Offline OCR using Tesseract in Unity… Part 3

Neelarghya
XRPractices
Published in
6 min readMar 12, 2020

Apologies on the super late update… Let’s configure it for Android…
In case you have missed out on setting up of the project and getting it to work on your PC you can follow Part 1 and Part 2 of this guide or clone the repository and checkout the commit

git clone git@github.com:Neelarghya/tesseract-unity.git
git checkout b041356

Assuming we are in sync let’s continue…

12. Android Specifics Setups

12.1 Basic platform switch

Open Build Settings > Add the Main scene > Select Android > Switch Platform.
If you don’t have the Android build platform down loaded or sdk not set up follow this.

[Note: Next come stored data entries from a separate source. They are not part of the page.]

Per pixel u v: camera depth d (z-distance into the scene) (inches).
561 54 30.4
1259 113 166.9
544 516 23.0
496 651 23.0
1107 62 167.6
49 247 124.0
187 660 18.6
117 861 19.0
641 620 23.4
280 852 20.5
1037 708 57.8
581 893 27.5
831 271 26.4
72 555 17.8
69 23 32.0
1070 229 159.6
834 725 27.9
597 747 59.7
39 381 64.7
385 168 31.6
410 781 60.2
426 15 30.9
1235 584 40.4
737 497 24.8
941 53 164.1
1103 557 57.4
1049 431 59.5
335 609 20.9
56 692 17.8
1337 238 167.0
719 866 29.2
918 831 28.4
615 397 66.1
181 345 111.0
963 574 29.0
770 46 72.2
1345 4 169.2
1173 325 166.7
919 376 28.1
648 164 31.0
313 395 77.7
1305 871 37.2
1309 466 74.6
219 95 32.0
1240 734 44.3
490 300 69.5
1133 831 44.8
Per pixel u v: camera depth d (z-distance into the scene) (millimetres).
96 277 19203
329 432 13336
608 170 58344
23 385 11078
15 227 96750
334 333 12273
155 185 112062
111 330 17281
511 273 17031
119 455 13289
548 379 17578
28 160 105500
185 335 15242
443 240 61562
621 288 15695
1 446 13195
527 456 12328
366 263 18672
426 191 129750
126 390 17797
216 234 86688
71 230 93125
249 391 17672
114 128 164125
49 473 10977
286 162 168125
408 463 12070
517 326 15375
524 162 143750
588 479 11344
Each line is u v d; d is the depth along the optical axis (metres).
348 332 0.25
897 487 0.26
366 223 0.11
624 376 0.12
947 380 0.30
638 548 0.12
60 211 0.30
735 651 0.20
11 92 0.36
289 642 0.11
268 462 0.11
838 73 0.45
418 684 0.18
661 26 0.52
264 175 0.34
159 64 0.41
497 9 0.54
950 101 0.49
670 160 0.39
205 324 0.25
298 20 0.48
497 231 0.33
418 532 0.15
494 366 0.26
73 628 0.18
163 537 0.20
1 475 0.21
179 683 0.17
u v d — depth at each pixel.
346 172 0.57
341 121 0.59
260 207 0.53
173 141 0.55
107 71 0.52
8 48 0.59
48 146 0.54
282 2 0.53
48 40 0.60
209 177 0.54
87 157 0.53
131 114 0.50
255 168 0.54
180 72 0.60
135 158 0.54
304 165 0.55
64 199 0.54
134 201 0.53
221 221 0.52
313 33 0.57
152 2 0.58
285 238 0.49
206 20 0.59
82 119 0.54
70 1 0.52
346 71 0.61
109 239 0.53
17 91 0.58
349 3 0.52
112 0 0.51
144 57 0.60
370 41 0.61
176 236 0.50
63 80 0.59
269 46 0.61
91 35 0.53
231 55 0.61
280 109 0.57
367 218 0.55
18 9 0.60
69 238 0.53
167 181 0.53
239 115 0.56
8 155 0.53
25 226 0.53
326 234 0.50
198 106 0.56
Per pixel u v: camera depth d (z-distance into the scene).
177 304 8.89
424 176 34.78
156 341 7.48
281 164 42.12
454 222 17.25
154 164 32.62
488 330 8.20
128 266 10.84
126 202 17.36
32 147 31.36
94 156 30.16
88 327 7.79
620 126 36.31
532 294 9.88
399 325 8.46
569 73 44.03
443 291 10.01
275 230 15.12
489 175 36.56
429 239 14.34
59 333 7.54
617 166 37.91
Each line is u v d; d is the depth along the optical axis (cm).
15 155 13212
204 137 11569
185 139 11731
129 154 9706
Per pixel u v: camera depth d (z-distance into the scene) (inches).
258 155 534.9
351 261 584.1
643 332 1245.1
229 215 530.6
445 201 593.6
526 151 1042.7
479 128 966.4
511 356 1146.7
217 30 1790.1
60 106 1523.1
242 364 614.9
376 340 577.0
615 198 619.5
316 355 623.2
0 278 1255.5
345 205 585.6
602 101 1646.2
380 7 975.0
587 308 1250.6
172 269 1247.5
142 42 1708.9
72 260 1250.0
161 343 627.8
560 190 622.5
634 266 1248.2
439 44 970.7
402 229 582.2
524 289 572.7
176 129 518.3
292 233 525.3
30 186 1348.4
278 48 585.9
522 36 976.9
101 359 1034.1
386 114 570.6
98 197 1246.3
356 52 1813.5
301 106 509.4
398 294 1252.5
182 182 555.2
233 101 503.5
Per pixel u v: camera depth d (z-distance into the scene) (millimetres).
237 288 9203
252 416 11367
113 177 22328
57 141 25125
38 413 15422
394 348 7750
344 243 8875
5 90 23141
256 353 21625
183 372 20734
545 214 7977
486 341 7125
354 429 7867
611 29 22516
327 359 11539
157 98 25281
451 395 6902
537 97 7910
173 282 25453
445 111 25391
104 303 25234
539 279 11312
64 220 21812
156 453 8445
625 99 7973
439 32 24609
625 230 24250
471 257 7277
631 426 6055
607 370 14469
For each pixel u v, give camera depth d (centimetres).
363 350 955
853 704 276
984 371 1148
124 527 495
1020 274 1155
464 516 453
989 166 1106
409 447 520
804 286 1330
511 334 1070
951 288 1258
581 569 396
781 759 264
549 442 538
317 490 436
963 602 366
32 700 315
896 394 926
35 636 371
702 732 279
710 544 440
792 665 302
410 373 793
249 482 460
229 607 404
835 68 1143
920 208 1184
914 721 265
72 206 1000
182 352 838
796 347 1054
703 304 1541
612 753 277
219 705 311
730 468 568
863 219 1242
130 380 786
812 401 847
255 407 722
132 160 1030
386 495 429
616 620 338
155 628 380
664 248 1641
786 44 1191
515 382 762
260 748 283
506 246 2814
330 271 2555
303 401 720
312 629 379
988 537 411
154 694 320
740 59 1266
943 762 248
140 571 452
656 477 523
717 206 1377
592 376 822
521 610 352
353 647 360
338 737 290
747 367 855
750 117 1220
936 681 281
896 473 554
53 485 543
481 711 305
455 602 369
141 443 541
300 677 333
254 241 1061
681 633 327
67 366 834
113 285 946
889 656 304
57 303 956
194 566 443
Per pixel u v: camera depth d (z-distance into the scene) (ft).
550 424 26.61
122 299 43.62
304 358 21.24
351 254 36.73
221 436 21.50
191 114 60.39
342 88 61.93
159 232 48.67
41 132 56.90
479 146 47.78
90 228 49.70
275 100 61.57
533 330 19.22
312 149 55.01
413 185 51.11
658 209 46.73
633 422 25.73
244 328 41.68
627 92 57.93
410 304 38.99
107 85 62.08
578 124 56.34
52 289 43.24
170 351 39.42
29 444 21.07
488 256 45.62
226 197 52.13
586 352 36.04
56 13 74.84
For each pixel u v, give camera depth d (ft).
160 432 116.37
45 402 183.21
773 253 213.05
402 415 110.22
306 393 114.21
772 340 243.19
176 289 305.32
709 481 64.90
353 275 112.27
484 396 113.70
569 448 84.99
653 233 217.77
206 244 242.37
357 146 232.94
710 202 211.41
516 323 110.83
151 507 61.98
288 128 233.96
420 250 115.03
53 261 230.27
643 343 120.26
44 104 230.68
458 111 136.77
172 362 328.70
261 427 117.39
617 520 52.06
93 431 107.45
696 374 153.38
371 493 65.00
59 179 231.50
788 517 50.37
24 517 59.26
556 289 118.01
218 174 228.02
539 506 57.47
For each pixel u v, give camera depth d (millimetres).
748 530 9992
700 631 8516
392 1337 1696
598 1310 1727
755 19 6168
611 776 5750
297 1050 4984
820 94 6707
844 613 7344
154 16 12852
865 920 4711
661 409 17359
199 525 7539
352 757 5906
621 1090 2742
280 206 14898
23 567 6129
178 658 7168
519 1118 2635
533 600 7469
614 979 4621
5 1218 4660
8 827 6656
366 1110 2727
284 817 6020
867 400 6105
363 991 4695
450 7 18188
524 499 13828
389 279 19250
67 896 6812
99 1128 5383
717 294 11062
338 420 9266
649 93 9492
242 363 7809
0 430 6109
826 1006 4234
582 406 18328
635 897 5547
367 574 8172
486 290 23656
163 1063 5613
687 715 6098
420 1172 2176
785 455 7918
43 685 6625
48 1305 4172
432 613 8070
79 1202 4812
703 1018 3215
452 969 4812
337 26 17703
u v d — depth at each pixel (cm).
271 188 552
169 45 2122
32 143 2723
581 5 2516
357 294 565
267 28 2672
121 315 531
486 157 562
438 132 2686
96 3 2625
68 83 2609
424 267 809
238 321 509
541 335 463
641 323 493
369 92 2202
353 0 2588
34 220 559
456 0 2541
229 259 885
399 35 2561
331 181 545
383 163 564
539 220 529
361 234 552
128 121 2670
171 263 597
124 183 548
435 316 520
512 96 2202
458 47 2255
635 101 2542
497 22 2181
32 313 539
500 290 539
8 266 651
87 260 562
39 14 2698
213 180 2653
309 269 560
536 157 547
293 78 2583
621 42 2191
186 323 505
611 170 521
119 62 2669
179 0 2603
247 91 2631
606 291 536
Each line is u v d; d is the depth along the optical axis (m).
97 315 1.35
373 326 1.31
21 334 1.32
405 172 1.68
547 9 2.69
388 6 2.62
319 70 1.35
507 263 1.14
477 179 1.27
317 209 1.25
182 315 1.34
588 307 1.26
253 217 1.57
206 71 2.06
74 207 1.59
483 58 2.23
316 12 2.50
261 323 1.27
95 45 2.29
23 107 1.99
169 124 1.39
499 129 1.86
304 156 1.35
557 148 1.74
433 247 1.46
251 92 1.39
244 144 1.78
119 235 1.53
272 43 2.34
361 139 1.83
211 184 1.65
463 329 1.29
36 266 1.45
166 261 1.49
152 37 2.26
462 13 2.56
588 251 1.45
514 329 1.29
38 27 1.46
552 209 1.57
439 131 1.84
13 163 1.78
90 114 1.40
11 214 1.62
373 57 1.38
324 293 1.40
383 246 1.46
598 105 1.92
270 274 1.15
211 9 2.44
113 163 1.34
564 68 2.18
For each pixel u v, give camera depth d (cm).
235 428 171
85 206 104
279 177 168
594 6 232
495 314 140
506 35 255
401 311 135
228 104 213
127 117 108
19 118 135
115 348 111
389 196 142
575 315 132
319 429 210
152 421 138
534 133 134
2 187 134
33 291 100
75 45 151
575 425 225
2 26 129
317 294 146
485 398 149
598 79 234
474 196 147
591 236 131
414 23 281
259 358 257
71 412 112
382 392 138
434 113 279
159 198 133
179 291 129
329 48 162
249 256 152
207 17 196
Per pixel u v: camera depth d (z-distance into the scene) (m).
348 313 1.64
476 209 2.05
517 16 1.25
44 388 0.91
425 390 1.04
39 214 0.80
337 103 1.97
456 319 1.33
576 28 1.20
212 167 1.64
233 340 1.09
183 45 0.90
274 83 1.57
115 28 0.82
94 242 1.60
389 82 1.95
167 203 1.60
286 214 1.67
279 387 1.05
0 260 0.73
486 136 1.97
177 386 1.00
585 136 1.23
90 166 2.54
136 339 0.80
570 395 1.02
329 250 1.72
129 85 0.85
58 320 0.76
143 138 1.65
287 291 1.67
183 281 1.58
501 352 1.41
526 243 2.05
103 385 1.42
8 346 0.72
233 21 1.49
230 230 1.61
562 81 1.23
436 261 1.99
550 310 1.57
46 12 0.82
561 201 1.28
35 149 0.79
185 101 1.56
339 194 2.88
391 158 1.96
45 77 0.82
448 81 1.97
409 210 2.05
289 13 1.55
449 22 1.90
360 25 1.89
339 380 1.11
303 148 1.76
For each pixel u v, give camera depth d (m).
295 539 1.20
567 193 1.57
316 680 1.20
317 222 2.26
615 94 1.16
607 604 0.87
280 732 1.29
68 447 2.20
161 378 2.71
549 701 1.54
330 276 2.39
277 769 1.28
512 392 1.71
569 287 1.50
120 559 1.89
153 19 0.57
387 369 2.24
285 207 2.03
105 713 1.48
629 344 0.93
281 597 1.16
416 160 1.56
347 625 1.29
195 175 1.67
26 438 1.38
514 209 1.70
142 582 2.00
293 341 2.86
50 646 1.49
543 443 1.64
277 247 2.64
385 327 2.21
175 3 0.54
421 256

12.2 Setting up Player Settings

Select Player Settings, now in theory you should configure a lot of stuff here to better suit your app as per your need, but the only one necessary to build is
Player Settings > Other Settings > Package Name (turn it to lower case and you should be fine…)

[Commit: 8eee647]

With these settings done you can Build for Android!
…Quite an achievement right? If it were that easy I wouldn’t be writing this…
If you actually tried it you would be greeted with these lovelies…

Tesseract version: 4.1.0
TessAPIInit failed. Output: -1

If you are getting this it means the initialization of Tesseract failed. It mostly occurs due to any issue with the TessData. The fact that the Tesseract version displays tells us that the dll/so files were found, it’s a simple sanity check.
But instead if you are greeted with…

System.DllNotFoundException: libtesseract.so
at (wrapper managed-to-native) TesseractWrapper.TessBaseAPICreate()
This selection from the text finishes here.